* _Aim of the exercise_
From the material below, collect and copy out in full every line that contains the word "photo". Letter case must match.
Start of Records for processing
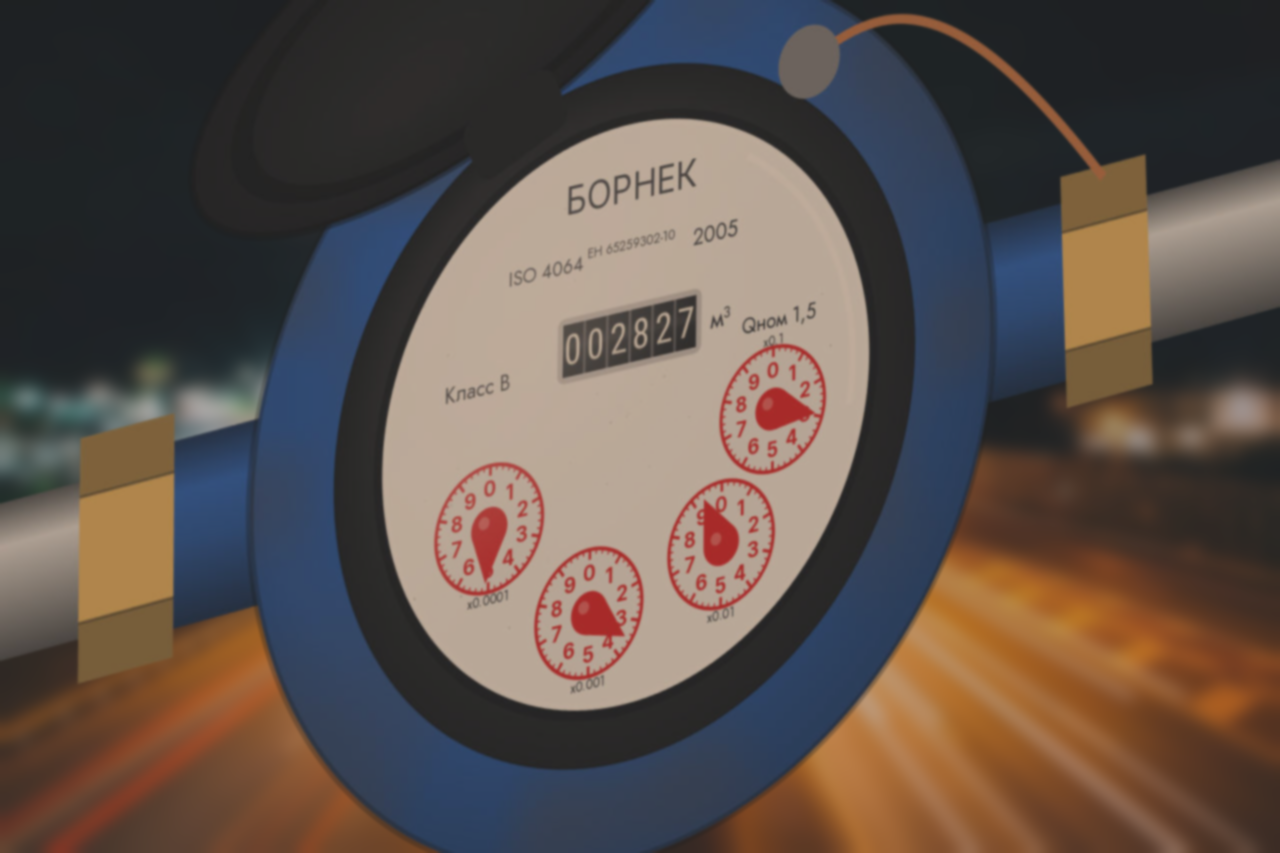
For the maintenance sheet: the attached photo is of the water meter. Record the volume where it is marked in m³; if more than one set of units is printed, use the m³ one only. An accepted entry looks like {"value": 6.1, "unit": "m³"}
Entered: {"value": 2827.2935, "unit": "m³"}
End of Records for processing
Start of Records for processing
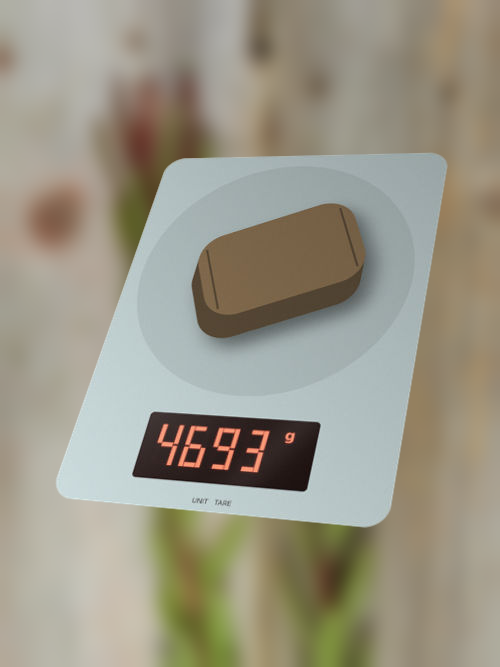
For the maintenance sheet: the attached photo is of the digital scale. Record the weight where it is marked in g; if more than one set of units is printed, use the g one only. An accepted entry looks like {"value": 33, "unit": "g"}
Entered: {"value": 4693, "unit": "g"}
End of Records for processing
Start of Records for processing
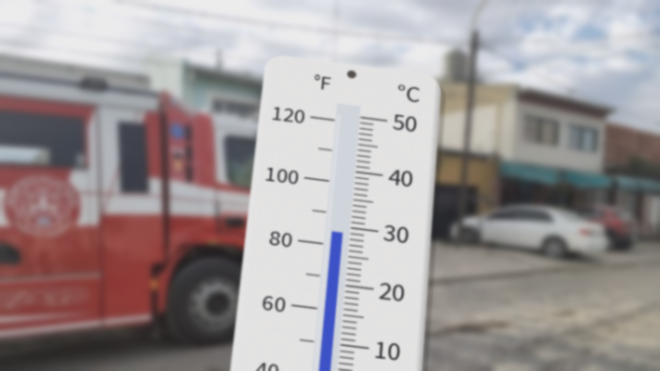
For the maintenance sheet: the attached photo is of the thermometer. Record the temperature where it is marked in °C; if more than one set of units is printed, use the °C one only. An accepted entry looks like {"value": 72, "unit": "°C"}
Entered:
End of Records for processing
* _Answer to this exercise_
For the maintenance sheet: the attached photo is of the water meter. Record the volume where it is marked in m³; if more than one set of units is printed, use the m³ one only. An accepted entry looks like {"value": 6.1, "unit": "m³"}
For the maintenance sheet: the attached photo is of the digital scale. Record the weight where it is marked in g; if more than one set of units is printed, use the g one only. An accepted entry looks like {"value": 33, "unit": "g"}
For the maintenance sheet: the attached photo is of the thermometer. Record the temperature where it is marked in °C; if more than one set of units is printed, use the °C one only. An accepted entry looks like {"value": 72, "unit": "°C"}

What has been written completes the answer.